>> Begin Source material

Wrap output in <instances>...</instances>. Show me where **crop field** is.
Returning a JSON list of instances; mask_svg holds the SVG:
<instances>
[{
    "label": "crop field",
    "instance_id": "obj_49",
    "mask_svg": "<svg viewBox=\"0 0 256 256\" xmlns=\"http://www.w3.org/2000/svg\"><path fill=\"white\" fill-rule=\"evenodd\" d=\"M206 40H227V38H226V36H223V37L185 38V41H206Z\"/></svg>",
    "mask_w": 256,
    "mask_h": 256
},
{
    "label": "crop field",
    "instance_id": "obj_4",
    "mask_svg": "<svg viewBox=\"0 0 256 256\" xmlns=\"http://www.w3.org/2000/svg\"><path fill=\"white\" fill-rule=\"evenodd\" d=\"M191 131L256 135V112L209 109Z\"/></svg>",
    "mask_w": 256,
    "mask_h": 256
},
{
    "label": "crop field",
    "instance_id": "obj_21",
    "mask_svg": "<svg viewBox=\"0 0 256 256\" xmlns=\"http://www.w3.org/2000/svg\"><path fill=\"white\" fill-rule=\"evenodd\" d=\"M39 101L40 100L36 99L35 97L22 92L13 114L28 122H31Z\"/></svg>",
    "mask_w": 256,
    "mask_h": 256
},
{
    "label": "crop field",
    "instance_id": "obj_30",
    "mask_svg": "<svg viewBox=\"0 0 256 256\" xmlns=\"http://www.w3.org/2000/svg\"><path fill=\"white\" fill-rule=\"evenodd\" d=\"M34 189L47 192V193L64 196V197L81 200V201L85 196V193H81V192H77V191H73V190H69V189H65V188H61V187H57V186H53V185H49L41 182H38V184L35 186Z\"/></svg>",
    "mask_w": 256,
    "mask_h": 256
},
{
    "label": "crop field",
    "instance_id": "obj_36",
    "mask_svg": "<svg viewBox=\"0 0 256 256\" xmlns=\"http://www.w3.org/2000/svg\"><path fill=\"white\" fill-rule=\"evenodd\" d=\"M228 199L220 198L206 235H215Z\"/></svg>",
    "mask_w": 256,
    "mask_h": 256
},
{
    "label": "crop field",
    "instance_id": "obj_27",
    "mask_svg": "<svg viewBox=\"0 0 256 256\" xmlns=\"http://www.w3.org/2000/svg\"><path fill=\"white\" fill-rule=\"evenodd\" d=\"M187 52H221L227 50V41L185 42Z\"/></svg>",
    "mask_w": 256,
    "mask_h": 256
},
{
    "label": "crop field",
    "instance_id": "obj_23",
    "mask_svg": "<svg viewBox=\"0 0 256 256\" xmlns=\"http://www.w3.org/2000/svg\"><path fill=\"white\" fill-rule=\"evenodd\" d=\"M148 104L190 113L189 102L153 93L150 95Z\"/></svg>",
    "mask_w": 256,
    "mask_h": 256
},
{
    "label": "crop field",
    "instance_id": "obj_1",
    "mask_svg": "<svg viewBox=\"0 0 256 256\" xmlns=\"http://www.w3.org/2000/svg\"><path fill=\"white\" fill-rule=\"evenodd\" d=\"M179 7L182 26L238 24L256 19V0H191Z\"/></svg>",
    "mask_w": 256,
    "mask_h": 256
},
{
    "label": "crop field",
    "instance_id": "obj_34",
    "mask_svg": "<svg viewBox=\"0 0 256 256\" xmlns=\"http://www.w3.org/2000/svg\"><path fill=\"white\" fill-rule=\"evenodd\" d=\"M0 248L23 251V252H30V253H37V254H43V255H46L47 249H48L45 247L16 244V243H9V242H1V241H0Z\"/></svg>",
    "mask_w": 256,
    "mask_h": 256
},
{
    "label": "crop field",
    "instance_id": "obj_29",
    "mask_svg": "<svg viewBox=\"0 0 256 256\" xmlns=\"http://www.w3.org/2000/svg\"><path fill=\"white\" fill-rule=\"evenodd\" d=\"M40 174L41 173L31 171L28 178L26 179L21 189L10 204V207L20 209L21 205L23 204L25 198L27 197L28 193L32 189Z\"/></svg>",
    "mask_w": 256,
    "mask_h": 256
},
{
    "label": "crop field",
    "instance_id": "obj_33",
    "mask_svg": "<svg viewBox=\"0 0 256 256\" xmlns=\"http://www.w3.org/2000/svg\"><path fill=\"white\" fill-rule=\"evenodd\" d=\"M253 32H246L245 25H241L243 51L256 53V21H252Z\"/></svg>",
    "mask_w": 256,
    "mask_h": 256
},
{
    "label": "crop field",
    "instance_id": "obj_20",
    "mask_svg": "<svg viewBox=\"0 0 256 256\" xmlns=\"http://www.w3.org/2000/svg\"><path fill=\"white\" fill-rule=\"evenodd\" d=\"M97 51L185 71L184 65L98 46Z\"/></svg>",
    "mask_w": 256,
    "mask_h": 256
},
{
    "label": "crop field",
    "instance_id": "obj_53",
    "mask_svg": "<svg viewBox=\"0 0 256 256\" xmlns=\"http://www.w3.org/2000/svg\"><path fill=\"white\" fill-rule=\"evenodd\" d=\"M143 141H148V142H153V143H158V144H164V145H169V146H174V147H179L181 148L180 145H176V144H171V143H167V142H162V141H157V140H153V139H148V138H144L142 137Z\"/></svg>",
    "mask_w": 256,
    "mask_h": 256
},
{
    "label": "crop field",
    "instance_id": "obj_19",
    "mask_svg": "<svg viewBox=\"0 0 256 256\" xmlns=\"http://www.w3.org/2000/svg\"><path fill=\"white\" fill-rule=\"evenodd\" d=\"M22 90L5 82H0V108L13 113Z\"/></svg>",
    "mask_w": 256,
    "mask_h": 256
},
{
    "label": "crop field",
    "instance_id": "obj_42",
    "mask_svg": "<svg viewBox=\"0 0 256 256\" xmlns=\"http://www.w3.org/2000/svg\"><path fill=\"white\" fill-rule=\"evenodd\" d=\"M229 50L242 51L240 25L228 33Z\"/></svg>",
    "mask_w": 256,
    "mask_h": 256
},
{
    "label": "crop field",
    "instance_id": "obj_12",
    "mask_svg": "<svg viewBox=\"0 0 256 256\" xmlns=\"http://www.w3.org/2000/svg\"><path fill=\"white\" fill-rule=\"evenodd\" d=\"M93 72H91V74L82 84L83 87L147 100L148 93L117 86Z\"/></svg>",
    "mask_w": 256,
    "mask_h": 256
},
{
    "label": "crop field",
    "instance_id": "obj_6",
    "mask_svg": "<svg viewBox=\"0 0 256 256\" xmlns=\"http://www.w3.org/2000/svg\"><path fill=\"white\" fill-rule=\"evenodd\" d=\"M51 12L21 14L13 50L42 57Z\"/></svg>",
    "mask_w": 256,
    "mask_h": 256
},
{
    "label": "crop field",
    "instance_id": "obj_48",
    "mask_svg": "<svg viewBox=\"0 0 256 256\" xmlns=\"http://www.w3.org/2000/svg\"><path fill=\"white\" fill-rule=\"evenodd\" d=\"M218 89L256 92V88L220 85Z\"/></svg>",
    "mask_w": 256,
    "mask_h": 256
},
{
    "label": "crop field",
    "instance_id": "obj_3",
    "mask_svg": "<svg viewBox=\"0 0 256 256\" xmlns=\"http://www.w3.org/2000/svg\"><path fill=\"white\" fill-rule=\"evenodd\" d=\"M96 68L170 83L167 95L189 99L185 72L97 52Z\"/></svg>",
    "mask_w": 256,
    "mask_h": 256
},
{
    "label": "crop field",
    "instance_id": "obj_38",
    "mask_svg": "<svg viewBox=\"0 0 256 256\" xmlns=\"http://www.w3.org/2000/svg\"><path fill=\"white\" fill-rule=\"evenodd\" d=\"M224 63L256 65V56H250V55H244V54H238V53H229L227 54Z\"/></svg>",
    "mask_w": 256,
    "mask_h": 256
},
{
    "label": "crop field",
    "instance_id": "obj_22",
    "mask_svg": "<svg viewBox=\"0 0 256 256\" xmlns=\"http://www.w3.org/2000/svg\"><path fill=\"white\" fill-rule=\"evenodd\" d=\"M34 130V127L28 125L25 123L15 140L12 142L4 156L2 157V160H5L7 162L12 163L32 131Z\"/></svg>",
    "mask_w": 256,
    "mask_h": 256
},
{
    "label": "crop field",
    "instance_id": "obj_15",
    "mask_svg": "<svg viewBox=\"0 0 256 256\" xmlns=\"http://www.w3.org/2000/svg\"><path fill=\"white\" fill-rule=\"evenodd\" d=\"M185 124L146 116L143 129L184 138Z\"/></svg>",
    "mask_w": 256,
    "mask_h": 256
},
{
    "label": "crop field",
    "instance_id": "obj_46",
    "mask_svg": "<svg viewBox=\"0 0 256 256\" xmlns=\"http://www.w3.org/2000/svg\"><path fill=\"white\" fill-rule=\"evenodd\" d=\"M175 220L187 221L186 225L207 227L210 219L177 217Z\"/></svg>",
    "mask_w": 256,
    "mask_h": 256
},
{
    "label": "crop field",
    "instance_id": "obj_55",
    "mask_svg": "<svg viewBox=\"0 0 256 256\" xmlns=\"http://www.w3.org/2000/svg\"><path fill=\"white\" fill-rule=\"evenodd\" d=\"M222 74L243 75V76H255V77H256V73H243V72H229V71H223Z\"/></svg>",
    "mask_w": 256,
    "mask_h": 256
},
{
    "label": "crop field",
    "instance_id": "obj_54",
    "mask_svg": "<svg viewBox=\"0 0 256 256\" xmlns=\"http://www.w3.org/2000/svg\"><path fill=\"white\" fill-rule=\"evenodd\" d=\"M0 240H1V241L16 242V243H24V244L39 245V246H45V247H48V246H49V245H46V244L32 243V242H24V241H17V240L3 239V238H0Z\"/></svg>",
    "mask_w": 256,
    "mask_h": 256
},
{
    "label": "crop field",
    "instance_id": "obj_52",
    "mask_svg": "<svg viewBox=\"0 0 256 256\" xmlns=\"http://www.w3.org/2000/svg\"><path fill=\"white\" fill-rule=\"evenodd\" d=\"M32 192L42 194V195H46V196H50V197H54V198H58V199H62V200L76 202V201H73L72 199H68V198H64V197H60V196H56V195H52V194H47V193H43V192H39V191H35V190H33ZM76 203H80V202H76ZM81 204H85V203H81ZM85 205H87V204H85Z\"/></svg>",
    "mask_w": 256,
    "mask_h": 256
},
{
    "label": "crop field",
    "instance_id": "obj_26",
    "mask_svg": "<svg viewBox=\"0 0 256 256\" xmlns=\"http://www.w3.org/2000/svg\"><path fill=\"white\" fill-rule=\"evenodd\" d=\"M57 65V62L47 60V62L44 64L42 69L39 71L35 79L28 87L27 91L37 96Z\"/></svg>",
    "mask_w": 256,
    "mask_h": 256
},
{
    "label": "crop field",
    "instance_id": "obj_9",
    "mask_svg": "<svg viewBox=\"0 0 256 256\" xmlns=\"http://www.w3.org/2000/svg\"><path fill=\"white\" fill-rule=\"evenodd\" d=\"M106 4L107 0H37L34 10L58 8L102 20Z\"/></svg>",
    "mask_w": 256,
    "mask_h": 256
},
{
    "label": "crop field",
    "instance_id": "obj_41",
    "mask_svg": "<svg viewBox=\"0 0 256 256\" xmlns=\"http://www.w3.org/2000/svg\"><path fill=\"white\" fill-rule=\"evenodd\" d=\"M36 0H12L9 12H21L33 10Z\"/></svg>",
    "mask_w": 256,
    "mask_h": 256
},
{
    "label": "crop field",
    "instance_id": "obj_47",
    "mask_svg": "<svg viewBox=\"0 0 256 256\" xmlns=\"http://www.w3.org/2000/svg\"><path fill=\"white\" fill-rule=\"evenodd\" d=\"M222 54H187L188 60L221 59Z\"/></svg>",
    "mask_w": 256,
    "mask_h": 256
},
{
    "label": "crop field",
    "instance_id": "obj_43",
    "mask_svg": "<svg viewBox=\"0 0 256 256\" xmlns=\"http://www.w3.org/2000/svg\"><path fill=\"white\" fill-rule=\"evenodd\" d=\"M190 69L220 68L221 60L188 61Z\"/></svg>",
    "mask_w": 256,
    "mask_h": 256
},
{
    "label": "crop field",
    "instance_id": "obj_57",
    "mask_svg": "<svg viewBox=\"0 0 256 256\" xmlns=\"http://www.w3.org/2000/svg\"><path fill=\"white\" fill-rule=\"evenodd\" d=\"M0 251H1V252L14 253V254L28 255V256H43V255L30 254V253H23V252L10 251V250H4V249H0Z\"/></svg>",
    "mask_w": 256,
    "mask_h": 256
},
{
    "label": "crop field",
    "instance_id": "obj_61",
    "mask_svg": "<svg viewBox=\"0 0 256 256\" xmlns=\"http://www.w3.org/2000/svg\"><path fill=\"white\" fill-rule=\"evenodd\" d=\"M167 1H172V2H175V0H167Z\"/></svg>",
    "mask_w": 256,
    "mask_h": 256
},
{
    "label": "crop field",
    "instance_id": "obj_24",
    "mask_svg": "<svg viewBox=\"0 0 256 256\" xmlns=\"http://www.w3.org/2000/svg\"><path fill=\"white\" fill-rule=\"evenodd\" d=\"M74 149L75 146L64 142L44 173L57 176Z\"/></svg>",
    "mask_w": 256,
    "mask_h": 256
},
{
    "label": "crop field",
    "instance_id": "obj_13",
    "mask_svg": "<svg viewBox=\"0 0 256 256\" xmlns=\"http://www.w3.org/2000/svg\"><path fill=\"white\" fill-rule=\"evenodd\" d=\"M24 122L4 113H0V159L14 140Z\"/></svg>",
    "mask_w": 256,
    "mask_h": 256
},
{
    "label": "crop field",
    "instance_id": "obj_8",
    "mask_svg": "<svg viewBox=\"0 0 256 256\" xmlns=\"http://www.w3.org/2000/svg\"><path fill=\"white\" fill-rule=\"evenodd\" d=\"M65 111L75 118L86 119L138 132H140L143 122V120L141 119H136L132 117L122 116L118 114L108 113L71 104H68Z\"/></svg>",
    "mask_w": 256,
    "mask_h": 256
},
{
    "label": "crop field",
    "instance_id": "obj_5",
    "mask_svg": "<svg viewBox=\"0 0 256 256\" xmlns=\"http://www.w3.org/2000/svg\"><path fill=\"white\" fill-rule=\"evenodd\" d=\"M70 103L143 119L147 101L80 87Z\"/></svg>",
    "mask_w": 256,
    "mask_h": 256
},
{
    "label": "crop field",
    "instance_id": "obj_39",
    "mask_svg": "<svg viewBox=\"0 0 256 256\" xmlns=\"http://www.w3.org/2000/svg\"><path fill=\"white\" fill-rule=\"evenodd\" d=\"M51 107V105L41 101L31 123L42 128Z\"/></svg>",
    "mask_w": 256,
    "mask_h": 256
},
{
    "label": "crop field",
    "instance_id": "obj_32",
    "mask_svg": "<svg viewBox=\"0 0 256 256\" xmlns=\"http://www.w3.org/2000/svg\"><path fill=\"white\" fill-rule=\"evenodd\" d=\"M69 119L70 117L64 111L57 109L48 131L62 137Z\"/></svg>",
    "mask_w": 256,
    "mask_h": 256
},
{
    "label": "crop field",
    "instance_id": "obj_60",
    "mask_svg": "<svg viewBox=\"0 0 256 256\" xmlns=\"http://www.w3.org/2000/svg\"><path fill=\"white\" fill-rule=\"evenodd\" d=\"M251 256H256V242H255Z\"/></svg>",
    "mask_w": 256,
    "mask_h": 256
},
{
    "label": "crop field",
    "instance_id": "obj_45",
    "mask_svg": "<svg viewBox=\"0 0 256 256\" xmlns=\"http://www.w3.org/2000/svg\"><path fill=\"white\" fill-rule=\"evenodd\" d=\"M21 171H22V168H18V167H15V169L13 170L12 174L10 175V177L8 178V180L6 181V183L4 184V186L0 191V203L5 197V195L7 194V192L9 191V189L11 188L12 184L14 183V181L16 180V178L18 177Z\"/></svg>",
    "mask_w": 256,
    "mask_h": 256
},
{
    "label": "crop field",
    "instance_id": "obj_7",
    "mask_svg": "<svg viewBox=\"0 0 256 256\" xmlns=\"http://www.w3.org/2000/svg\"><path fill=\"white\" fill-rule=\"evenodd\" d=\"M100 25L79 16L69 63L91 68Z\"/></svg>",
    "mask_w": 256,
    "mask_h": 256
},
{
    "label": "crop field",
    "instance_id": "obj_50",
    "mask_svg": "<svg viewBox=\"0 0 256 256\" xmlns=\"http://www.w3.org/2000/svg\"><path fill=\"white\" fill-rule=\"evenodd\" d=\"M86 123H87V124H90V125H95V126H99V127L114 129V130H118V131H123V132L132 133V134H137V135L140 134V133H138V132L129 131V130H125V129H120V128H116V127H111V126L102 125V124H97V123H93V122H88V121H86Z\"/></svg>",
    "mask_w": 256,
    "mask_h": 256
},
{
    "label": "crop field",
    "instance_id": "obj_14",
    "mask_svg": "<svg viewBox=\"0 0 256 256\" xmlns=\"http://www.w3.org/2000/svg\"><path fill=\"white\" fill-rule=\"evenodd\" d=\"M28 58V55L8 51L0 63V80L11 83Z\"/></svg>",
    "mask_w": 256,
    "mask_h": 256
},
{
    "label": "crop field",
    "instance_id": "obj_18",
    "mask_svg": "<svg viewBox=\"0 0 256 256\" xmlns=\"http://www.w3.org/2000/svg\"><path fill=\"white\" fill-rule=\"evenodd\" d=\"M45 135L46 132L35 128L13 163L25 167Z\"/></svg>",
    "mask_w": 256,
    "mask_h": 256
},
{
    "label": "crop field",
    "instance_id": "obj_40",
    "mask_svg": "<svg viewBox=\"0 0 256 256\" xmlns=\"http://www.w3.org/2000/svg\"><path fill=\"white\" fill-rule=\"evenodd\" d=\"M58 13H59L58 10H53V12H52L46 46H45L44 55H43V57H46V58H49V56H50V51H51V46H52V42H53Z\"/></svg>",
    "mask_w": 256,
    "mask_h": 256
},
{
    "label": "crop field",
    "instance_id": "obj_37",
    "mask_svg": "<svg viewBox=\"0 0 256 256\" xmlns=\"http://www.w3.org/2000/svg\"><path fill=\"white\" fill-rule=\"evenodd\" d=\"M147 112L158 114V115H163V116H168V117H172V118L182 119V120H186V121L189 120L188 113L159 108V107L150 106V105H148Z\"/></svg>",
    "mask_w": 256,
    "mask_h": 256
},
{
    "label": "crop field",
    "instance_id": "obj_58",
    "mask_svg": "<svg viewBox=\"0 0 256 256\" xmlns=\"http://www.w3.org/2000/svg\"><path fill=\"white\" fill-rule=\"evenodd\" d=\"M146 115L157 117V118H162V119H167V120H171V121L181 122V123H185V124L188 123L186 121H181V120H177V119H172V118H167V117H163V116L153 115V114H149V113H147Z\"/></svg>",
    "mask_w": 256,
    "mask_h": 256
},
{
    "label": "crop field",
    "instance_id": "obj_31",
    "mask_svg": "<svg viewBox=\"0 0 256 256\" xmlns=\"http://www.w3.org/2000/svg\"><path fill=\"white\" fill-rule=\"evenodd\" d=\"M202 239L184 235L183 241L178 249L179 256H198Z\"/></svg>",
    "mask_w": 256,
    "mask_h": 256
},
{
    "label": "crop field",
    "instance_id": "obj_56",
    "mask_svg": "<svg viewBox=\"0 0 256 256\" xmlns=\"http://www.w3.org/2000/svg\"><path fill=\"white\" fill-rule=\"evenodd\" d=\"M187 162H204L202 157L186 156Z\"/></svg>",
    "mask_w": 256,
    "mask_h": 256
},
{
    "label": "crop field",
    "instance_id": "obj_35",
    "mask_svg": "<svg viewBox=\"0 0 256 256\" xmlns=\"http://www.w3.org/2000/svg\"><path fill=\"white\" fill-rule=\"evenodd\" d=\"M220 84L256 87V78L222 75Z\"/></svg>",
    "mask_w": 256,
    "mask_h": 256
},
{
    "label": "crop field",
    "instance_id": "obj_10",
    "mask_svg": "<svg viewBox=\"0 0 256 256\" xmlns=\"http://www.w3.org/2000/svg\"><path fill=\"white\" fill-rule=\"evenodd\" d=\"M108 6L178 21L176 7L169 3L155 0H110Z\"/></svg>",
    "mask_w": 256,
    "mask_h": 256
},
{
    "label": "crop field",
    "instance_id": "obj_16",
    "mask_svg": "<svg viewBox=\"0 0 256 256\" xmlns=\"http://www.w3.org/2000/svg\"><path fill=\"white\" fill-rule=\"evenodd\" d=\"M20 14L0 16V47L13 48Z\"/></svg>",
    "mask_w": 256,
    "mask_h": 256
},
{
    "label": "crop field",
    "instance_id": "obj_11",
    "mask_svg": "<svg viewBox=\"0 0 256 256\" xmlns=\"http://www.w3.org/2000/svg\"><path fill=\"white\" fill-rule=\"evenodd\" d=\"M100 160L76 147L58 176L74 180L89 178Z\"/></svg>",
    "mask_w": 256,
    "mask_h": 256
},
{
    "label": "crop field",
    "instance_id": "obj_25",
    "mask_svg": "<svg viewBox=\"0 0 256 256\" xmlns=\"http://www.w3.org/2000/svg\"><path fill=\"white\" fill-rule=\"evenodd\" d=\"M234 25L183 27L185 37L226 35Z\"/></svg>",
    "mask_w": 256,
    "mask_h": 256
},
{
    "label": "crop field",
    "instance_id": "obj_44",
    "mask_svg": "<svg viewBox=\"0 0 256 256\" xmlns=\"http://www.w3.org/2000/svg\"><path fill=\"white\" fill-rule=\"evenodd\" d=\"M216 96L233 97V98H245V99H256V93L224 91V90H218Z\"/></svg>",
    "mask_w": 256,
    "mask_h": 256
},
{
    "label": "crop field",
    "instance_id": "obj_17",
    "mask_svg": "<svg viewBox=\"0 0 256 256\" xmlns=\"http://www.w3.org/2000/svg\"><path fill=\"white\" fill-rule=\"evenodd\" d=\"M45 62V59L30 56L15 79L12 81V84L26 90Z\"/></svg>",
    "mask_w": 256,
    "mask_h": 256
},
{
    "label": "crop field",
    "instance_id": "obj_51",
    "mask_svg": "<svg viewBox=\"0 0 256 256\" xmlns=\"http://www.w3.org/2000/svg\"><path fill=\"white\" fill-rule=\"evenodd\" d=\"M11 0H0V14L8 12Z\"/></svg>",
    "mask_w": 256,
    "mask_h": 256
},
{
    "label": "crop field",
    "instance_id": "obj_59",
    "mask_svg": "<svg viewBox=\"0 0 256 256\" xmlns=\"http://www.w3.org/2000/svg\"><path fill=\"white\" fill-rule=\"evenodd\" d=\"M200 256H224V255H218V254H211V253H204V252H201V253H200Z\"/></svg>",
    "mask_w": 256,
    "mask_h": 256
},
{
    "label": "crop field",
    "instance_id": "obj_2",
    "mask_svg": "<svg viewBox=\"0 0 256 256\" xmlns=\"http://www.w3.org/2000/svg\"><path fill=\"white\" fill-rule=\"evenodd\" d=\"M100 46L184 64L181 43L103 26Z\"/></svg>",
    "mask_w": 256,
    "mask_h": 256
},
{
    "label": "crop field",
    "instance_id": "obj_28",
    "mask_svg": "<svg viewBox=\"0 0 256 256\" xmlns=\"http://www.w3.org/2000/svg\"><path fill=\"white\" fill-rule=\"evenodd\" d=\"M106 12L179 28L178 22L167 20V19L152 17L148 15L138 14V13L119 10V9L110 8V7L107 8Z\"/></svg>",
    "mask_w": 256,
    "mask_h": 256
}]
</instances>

>> End Source material

● **Prompt**: Pick out each line of the items above that contains the string "instances", and copy those lines.

● **Finished task**:
Wrap output in <instances>...</instances>. Show me where **crop field** is.
Returning a JSON list of instances; mask_svg holds the SVG:
<instances>
</instances>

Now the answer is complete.